A group of Israeli women smuggled 12 Palestinian woman and four children, among them a year-old baby, into Tel Aviv for a day of fun about two weeks ago. The women, among them writers Ilana Hammerman and Klil Zisapel, picked up the women from their villages, following two earlier meetings with them.
Avoiding the security forces at West Bank checkpoints, they took the women out to eat in a restaurant in Jaffa, swimming in the Mediterranean, and took them home via Jerusalem where they could see the Old City walls from afar.
Hammerman undertook a similar trip in which she brought three teenage Palestinian girls to Tel Aviv for the day, which she described in an article in Haaretz Magazine in May. Following publication of the article, the Legal Forum for the Land of Israel demanded that the attorney general investigate Hammerman for smuggling illegal residents into Israel.
After the complaint was filed, peace activists with whom Hammerman is acquainted approached her with the idea of doing another trip, but more extensive this time.
Hammerman and her friends then began to seek women in West Bank villages who would be willing to take a chance on getting caught to take part in such a trip, Hammerman said yesterday and eventually, the 28 Israeli and Palestinian women and children made their way into Israel.
"We all came, we met the women, we took them in our own cars. We pulled a fast one on the army," Hammerman said.
Most of the Palestinians had never seen the sea or visited certain holy places. None of them had permits to enter Israel.
"We passed the checkpoints in our cars, knowingly breaking the laws of entry into Israel," the Israeli women wrote in an ad published in the Hebrew weekend edition of Haaretz.

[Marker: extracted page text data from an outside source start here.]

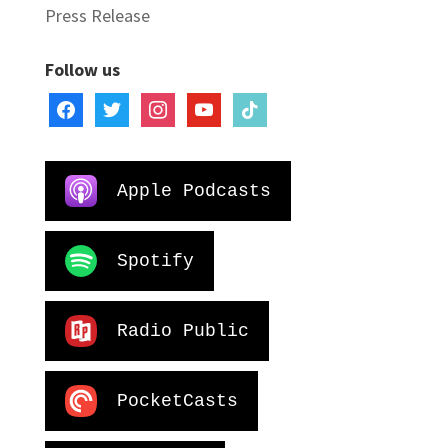
Press Release
Follow us
facebook
twitter
instagram
youtube
tiktok
Apple Podcasts
Spotify
Radio Public
PocketCasts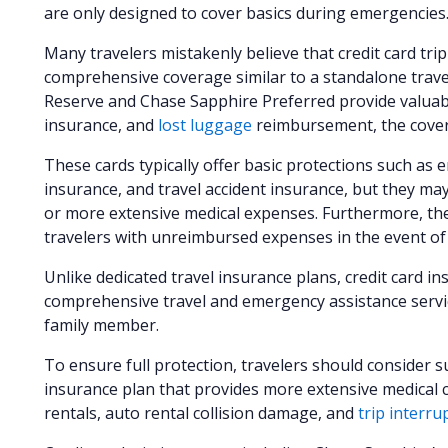
are only designed to cover basics during emergencies
Many travelers mistakenly believe that credit card trip
comprehensive coverage similar to a standalone travel
Reserve and Chase Sapphire Preferred provide valuab
insurance, and
lost luggage
reimbursement, the covera
These cards typically offer basic protections such as 
insurance, and travel accident insurance, but they may
or more extensive medical expenses. Furthermore, the
travelers with unreimbursed expenses in the event o
Unlike dedicated travel insurance plans, credit card i
comprehensive travel and emergency assistance servic
family member.
To ensure full protection, travelers should consider 
insurance plan that provides more extensive medical c
rentals, auto rental collision damage, and
trip interru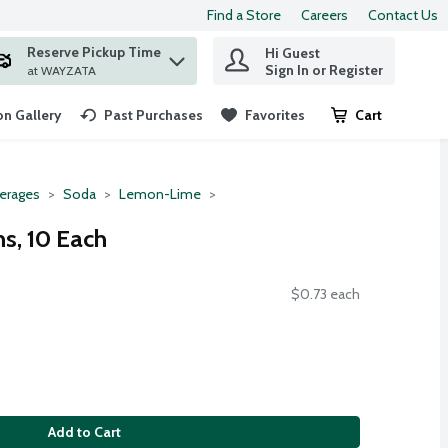
Find a Store
Careers
Contact Us
Reserve Pickup Time
Hi Guest
 find items.
Sign In or Register
at WAYZATA
n Gallery
Past Purchases
Favorites
Cart
.
erages
Soda
Lemon-Lime
s, 10 Each
$0.73 each
Add to Cart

"We don't recognize the legality of the entry law into Israel, which allows every Israeli and every Jew to move freely throughout most of the land between the Jordan River and the Mediterranean, and denies this right to the Palestinians, to whom this land also belongs."
The ad also said the Israeli women had been greatly privileged "to experience in our country that lives by its sword one of the most beautiful and exciting days in our lives; to get to know brave Palestinian women who love life and the joy of life, and to spend time with them and to be free with them if only for one day."
Hammerman said the Israeli women wanted to spark debate in Israeli society. "None of us are anarchists, yet we broke the law. That is a symbolic act," she said.
Hammerman said the possible two-year prison term for smuggling people into Israel did not deter her.
Zisapel said yesterday that the women had wanted to "show the absurdity of this situation, of this law and what it does. The wall and the checkpoints do not keep illegal aliens, and certainly not terrorists, out of Israel."
Zisapel said some of the women wanted to see the sea, some the shops or the high-rises. One said she just wanted to breath.